My Dad used to be abusive towards my mum. I’m the youngest in our family and my older siblings had already left home.
Dad used to go out to the pub and when he came home drunk he became verbally and physically abusive towards my mum.
I was in bed at the time but got up and went downstairs to see what the banging and shouting was about. As I walked into the living room he was smashing the dining furniture and trying to hit my mum with parts of the chair. Then he grabbed her by the throat and held her up against the wall choking her and threatened to kill her.
When he realised I had walked into the living room he let her go, picked me up and sat on the couch with me on his knee telling me how she was killing him and that we were going to move to Wales and be a happy family. The next day he kept apologising telling me he couldn’t remember what he had done and how it was all my mums fault.

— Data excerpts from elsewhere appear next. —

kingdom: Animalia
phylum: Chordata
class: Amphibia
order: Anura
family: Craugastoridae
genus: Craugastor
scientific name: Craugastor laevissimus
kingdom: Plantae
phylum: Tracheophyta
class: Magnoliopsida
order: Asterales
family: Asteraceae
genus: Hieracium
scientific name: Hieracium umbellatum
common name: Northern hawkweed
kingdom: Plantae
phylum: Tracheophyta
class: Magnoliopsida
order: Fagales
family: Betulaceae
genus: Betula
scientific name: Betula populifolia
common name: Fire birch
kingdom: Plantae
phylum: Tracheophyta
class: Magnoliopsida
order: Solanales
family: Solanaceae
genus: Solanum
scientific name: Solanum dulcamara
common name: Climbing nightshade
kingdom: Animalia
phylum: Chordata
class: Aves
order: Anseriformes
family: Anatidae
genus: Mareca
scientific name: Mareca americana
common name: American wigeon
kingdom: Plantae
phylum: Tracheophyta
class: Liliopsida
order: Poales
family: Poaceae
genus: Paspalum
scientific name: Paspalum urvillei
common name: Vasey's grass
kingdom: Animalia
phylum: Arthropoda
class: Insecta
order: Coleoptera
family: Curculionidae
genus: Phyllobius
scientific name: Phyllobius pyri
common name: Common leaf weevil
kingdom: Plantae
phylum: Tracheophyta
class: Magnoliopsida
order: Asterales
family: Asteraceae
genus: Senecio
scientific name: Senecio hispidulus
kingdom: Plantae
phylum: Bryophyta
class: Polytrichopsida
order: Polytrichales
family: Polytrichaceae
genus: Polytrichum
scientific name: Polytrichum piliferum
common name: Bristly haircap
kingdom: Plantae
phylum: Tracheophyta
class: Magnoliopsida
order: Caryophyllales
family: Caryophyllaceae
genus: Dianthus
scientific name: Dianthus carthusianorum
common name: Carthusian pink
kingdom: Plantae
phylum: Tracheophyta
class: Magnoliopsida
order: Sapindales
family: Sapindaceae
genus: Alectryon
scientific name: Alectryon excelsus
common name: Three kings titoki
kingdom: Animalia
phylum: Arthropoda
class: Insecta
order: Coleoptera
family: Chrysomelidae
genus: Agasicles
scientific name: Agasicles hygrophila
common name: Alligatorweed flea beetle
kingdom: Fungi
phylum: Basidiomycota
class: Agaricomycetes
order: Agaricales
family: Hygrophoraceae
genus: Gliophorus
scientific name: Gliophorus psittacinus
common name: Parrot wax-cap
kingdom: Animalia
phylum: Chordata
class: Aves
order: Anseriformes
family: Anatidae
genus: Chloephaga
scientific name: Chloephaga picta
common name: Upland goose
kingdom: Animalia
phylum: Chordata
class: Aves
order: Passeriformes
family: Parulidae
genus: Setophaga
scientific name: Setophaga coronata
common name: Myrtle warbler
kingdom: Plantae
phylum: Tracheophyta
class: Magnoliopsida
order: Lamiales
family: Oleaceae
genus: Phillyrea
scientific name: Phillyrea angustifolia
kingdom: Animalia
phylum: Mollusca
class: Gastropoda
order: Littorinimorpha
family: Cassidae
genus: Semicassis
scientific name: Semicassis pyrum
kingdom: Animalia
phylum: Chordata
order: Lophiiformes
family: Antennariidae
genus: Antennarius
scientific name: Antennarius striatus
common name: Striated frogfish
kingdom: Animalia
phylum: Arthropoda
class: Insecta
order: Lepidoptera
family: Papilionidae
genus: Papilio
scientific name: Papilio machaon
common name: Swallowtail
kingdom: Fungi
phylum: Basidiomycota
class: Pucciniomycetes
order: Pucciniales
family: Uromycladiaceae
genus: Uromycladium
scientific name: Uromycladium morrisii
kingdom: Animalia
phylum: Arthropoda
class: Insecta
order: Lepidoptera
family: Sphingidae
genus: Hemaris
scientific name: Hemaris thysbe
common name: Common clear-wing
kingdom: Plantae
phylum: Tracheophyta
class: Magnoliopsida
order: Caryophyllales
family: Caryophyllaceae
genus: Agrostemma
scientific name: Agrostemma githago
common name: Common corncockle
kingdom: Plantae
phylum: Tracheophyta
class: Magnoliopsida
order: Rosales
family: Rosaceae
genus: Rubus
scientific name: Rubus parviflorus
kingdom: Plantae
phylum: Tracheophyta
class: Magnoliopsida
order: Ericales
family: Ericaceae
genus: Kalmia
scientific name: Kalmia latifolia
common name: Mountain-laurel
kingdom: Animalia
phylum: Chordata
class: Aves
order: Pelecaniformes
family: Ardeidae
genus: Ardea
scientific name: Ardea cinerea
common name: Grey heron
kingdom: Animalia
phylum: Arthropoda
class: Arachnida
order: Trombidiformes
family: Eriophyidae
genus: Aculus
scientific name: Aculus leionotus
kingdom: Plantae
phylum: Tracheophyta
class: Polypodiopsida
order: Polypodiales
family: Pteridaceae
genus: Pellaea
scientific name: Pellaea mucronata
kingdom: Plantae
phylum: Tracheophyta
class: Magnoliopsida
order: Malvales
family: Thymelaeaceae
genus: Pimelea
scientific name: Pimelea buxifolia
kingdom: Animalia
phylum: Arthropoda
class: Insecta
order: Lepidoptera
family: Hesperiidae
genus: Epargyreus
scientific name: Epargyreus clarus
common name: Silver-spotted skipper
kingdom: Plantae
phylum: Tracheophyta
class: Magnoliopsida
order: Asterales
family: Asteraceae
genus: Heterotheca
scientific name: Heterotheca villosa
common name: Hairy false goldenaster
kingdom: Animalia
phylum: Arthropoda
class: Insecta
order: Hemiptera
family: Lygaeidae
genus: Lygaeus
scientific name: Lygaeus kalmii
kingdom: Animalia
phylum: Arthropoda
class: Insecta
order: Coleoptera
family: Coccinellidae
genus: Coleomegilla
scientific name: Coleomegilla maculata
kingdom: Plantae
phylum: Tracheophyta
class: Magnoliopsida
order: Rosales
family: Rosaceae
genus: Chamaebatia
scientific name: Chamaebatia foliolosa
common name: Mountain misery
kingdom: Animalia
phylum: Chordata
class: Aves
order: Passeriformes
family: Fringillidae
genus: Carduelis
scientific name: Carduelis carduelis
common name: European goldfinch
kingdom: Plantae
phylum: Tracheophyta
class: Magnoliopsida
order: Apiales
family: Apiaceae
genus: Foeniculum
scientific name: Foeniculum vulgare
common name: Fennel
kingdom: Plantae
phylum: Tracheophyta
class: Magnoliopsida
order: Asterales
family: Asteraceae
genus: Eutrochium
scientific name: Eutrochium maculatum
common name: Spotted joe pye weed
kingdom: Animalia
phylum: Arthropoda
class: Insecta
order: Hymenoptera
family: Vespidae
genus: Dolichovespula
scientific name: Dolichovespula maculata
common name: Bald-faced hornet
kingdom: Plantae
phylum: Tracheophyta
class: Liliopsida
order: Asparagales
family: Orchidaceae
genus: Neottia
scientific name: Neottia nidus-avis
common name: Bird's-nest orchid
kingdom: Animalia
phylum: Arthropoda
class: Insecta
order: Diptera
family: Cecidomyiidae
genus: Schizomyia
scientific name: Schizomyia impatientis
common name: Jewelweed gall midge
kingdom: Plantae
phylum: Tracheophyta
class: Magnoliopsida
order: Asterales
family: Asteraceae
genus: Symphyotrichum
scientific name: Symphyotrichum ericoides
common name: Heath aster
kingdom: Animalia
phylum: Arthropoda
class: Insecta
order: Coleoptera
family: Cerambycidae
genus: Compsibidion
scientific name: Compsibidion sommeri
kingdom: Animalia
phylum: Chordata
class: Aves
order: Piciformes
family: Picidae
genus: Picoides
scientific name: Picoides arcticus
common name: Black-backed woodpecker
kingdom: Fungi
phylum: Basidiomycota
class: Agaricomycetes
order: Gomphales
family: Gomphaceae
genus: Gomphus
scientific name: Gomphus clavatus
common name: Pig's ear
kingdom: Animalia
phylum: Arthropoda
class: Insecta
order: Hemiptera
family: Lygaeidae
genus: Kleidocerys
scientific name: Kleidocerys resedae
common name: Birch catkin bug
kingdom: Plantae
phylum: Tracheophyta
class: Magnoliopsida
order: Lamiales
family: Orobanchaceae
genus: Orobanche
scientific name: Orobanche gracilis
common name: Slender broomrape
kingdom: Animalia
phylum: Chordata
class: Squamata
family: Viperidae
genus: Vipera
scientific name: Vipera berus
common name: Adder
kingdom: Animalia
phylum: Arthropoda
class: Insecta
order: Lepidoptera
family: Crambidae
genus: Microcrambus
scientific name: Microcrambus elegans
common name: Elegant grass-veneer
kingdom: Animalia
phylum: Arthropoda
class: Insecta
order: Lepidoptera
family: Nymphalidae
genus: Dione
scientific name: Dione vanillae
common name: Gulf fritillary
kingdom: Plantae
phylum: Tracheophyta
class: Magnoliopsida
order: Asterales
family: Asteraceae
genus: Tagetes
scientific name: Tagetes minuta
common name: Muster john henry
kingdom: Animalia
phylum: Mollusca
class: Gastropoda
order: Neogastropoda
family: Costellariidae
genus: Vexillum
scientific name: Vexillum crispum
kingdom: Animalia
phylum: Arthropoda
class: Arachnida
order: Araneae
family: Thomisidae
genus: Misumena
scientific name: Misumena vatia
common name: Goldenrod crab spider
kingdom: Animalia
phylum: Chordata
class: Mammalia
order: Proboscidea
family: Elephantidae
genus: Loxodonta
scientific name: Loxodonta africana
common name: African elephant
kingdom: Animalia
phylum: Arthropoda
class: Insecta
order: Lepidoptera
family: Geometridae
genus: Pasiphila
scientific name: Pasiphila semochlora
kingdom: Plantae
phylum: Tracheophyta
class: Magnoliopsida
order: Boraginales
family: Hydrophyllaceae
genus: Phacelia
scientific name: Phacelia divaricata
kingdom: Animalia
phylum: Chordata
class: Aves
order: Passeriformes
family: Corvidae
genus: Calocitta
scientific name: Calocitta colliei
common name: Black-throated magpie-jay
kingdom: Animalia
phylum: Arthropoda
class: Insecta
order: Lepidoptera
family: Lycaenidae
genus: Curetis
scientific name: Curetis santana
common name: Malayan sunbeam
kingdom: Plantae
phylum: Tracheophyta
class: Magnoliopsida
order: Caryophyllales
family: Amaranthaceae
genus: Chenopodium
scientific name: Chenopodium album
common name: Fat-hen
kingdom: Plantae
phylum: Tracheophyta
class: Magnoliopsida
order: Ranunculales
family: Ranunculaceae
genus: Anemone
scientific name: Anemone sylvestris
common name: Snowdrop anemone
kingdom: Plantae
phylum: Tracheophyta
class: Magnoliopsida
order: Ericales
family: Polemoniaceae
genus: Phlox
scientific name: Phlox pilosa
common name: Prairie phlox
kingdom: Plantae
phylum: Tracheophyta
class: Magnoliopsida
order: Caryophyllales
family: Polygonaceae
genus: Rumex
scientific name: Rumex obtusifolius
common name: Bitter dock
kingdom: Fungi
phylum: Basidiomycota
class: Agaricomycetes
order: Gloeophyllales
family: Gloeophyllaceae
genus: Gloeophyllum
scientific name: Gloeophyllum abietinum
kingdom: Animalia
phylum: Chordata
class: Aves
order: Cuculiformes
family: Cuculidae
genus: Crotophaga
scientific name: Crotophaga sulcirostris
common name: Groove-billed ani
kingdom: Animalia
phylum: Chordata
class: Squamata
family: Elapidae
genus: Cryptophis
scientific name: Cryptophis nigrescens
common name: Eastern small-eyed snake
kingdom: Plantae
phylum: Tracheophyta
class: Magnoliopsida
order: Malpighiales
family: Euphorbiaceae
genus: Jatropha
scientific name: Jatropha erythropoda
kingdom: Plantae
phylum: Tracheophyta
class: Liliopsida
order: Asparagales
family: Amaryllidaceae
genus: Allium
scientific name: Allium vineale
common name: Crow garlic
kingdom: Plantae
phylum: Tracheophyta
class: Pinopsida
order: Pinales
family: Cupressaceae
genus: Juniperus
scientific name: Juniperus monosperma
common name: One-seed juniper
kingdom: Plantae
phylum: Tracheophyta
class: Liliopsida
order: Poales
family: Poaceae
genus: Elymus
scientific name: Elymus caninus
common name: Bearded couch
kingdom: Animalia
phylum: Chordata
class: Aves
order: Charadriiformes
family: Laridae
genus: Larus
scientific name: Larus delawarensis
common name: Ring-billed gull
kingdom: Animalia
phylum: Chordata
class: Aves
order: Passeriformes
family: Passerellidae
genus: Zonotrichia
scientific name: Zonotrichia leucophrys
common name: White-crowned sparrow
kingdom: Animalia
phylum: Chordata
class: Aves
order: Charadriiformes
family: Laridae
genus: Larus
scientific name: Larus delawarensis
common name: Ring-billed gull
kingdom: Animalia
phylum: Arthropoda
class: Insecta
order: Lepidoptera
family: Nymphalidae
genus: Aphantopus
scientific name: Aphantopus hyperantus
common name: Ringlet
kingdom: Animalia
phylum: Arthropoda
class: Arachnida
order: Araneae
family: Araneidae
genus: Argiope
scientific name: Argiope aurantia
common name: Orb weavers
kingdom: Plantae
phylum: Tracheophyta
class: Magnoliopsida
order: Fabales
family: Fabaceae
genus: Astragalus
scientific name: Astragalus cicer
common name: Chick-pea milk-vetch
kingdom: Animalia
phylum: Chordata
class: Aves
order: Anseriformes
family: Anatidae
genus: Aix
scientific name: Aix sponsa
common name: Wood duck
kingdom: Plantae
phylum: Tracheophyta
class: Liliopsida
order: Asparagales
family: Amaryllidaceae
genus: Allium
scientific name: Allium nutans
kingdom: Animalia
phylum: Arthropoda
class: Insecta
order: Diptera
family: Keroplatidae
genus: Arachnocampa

Mum got the courage to leave after that. We went to stay with her friend for a few days and then moved to a refuge.
I became very withdrawn and clingy towards my mum. I was terrified of him, was sad and became ill with stress. Now as a young adult I am very cautious about people I meet and very protective of my friends and family.
We got amazing support. My children’s worker was lovely and really helped me to deal with what had happened and the difference between good and bad relationships. My mum’s case worker was like a rock for her, she helped her through one of the worst times of her life, and she helped to get us a new home and begin to build my mum’s confidence up again. We were looked after in the refuge, people made sure we had food and clothes and that we always felt safe. When we got our own home and moved out they carried on helping us with anything else we needed.
Life now is good. I don’t have any contact with Dad anymore. I have a very good relationship with my mum. I volunteer to hopefully help support other children and young people going through their horrible time.